Family is everything and my husband Tim and I are lucky that our daughter, Julie and our sons, Diarmuid, Philip and Colm will be around over Christmas and the New Year.

Julie, Dave and Ricky will be in west Cork for Christmas Day with David’s family.

We had them last year so we can’t complain. Our daughter-in-law Aileen and Colm’s fiancé Elaine will also be coming and going. Hopefully COVID-19 restrictions will not interfere with family get-togethers. I don’t fret if we won’t all be in the room at the same time or on the important days.

I count my blessings and think of all my friends who have sons and daughters abroad and will be unable to see them this Christmas.

Try not to dwell too much on those loved ones that are away as it can make Christmas very difficult

New grandchildren are an amazing gift and if they are overseas and that first cuddle has not yet happened; take heart, it will materialise when you least expect it. Try not to dwell too much on those loved ones that are away as it can make Christmas very difficult.
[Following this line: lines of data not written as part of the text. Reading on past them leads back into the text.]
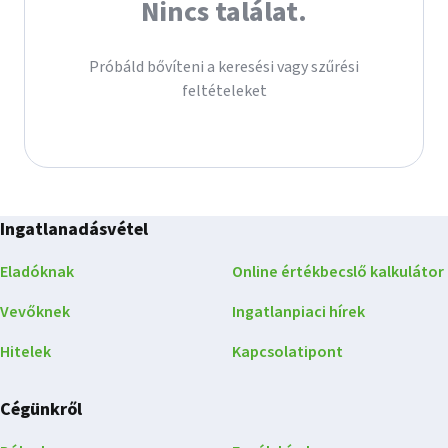
Nincs találat.
Próbáld bővíteni a keresési vagy szűrési
feltételeket
Ingatlanadásvétel
Eladóknak
Online értékbecslő kalkulátor
Vevőknek
Ingatlanpiaci hírek
Hitelek
Kapcsolatipont
Cégünkről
They are already lonely and that loneliness is intensified if they think you might not be coping so well. So chin up!

Health issues

This Christmas might be difficult because you are experiencing health issues that you never saw on the horizon and suddenly there were scans and a time of anxious waiting and then a diagnosis that has terrified you. Maybe you are one of the few suffering from long COVID or the after effects of a vaccination. Again, I advise you to take heart. The big shock is over. Yes, your life has changed. Gradually you will find your equilibrium with your new situation.

You must first accept your situation and then allow yourself to be happy again

As I’ve written many times in these pages; there are times when we must take one day at a time and if that is too much, take one hour at the time. This is really true when it comes to a diagnosis for your little baby. Your baby has been born with Down’s syndrome, your child had been found to be on the autistic spectrum or your child is just sick or confirmed with type 1 diabetes. Difficult times for young families. Life does go on and you will learn to cope.

Your mindset is important. You must first accept your situation and then allow yourself to be happy again and you will.

Ageing

The ageing of loved ones brings challenges and regrets. Every family wants to keep and care for their parents at home. It isn’t always possible. In certain situations, a nursing home is the only answer. These decisions are made with difficulty and the loss of the missing person around the Christmas table is hard. Talk about it, own your decisions but most of all, continue to love and support nursing home residents.

Acknowledgement of deceased loved ones is poignant around Christmas time. We remember, we cry, we reminisce. So many people have had to grieve privately during the pandemic. It is not the Irish way. Moving on in these times is hard. Remembering and browsing through photographs is therapeutic. You might cry but that’s not the end of the world.

Never think you are alone and if you can at all reach out to someone

All the scenarios that I’ve mentioned in this column are happening to our friends right now. They are private circumstances so I’m not using names and in any case every family has difficulties. Never think you are alone and if you can at all reach out to someone. Once you make the first move you will immediately feel better.

There have been new jobs secured, new opportunities taken, new babies born and illnesses overcome

Of course problems and difficulties don’t evaporate but we can learn to cope better. Maybe it’s an age thing? However, I can’t help but notice that challenges and complications have been dumped on so many of my friends, loved ones and extended family in the last few years. It is possible that the restrictions that this pandemic has visited on us has allowed us more time to think and the opportunity to dwell on the negative things affecting our friends.

Nevertheless, there have been new jobs secured, new opportunities taken, new babies born and illnesses overcome. People have come home and it is time to celebrate the joy of Christmas and just maybe we will get to hug a few friends. I wish all you colleagues and readers a truly wonderful, spiritual and peaceful Christmas. Thank you for reading and thank you for getting in touch. You always inspire me and keep me thinking. Merry Christmas.